■ **Page extract**:
Masters of Caricature: Thomas Rowlandson

Thomas Rowlandson (1757-1827) was a prolific English caricaturist of the Georgian Age. His cartoons and prints encompassed politics, personality, social life, medicine, death, and other topics both contemporary and timeless. He produced large numbers of illustrations for books, both fiction and non-fiction. 

Many of Rowlandson's published works are bawdy and erotic, certainly by later Victorian standards. His unpublished works included more explicit erotica, which he created for private individuals. 

"The Courtesan" is an example of the milder erotica. An elderly "customer" leers lustily at the young woman, the Georgian equivalent of the modern escort.


A more explicit drawing is "Ladies Trading on their Own Bottom" (1810). Here, an elderly Jewish man seated between two prostitutes is giving them bags marked 100, clearly payment for services rendered.  




In the 1780s Rowlandson became friends with another master caricaturist, James Gillray. Gillray's success producing satirical prints encouraged Rowlandson to try his hand at it. Together, he and Gillray helped to make the pugnacious John Bull a personification of Britain and British resistance to the French and Napoleon. 

One of Rowlandson's forays into political caricature was a series he did on the electoral campaigning of Georgiana, Duchess of Devonshire. The story is related in the 2008 film The Duchess, starring Keira Knightley, and by yours truly elsewhere.

(Collected data)
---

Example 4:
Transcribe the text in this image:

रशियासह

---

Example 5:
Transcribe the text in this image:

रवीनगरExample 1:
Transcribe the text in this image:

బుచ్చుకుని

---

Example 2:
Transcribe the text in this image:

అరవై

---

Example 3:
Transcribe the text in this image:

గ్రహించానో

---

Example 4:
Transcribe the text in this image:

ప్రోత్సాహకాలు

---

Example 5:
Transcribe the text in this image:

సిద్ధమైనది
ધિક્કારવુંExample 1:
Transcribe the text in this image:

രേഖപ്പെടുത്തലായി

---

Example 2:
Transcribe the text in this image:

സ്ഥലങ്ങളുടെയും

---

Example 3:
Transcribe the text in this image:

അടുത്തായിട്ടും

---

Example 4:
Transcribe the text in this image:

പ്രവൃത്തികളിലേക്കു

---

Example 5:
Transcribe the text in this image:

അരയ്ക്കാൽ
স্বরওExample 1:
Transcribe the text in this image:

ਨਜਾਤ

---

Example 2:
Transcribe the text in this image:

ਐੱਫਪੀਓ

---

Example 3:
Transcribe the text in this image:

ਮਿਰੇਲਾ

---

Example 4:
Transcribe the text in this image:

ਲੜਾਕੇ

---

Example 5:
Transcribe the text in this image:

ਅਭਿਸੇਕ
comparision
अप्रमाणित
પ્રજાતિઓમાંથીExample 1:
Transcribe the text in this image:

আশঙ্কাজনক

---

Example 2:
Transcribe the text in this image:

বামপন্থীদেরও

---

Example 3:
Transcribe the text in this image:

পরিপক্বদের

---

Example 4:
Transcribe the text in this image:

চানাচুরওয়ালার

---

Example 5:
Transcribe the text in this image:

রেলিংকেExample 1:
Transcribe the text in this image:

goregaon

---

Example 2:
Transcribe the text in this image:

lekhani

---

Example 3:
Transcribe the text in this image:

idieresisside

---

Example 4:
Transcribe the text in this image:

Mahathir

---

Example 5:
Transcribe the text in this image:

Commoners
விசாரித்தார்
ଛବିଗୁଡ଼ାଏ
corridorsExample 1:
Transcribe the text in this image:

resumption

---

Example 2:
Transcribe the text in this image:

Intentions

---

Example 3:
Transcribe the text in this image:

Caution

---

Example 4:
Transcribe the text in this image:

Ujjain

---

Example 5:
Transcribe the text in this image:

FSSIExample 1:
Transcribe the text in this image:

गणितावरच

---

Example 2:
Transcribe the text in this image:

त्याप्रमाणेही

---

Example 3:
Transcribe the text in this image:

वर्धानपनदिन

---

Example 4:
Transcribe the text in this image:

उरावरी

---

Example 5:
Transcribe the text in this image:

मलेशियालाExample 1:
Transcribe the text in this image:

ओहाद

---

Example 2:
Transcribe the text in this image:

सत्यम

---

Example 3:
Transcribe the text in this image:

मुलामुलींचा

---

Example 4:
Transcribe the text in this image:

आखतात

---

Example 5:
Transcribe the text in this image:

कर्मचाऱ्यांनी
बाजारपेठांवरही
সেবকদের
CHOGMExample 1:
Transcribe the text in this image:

■ **Tasks to perform**:
(1) Write out the part of the Thomas Rowlandson text that opens with the words containing "A more explicit" and closes with "yours truly elsewhere.".
(2) Sum up the Thomas Rowlandson text in two sentences.

■ **Your written answers**:
(1)
A more explicit drawing is "Ladies Trading on their Own Bottom" (1810). Here, an elderly Jewish man seated between two prostitutes is giving them bags marked 100, clearly payment for services rendered.  




In the 1780s Rowlandson became friends with another master caricaturist, James Gillray. Gillray's success producing satirical prints encouraged Rowlandson to try his hand at it. Together, he and Gillray helped to make the pugnacious John Bull a personification of Britain and British resistance to the French and Napoleon. 

One of Rowlandson's forays into political caricature was a series he did on the electoral campaigning of Georgiana, Duchess of Devonshire. The story is related in the 2008 film The Duchess, starring Keira Knightley, and by yours truly elsewhere.

(2) Thomas Rowlandson (1757-1827) was a prolific English caricaturist of the Georgian Age whose work covered politics, personality, social life, medicine, death and other topics, and much of it was bawdy or erotic. After befriending James Gillray in the 1780s, he tried his hand at satirical prints, helped make John Bull a personification of Britain, and caricatured the electoral campaigning of Georgiana, Duchess of Devonshire.